Die Fangraten bilden nicht den Zustand der Fischbestände ab
Obwohl die Fangrate der Schriftbarsche in den befischten Gebieten nur etwa halb so groß war wie in den Meeresschutzgebieten – unter Wasser tummelten sich in allen Gebieten ähnlich viele Fische. Die Meeresschutzgebiete hatten also höchstens eine Schutzfunktion für den Erhalt bestimmter Fischverhaltenstypen innerhalb einer Art, einen Effekt auf die Häufigkeit der Tiere hatten sie hingegen nicht, ganz im Gegensatz zu den Rückschlüssen der Forscher in ihrer ersten Studie aus dem Jahre 2013. Die Fangraten waren in den Schutzgebieten nur deswegen höher, weil die Schriftbarsche weniger scheu waren, nicht weil sie in Schutzgebieten häufiger waren. Die in den befischten Arealen verbliebenden Tiere schlugen dem angebotenen Haken schlicht ein Schnippchen.

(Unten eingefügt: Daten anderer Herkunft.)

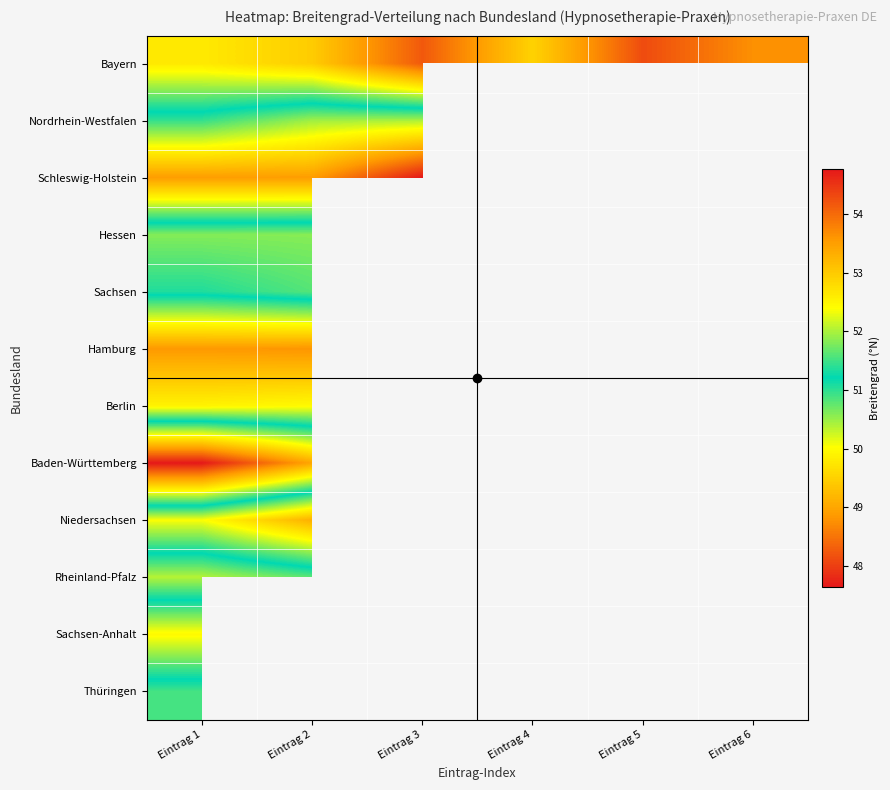

How many distinct data groups are displayed?

12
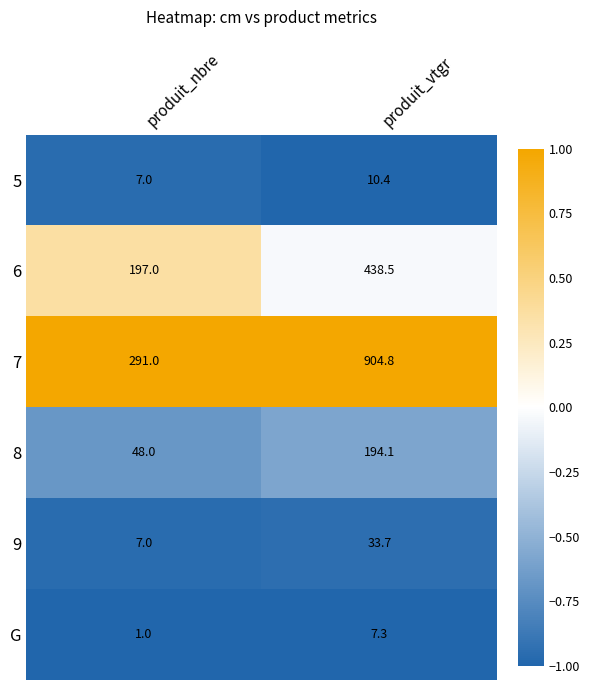

List the labels in order of 8 value, largest first.

produit_vtgr, produit_nbre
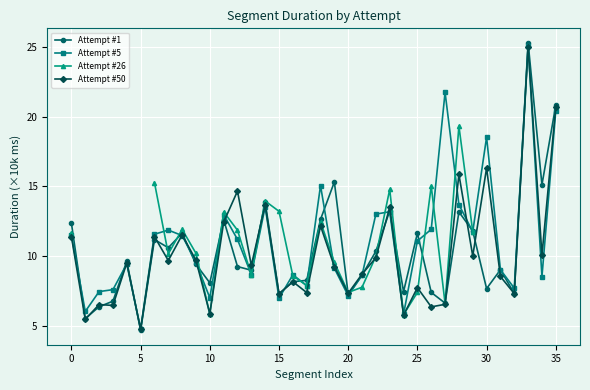

How many data points in Attempt #50 are above 9?

20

„Die Ergebnisse lassen vermuten, dass in stark befischten Gebieten die Fangraten einiger Fische stark zurückgehen können, ohne dass die Fischbestände proportional sinken“, kommentiert der Erstautor Josep Alós. „Alarmierende Meldungen über dramatisch rückgehende Fischbestände im Zeitverlauf, die auf reinen Fangdaten beruhen, wie zum Beispiel aus der Langleinenfischerei bei Thunfischen, Dorschen oder Schwertfischen, könnten ihre Ursache auch in steigender Hakvermeidung der über mehrere Generation befischten Populationen haben. Wir müssen unsere Bestandserhebungsmethoden auf den Prüfstand stellen und das sich rasch anpassende Fischverhalten in die Studienschlussfolgerungen einbeziehen. Vielleicht beherbergen befischte Gebiete mehr Fische als wir manchmal glauben“, so das Fazit von Professor Dr. Robert Arlinghaus.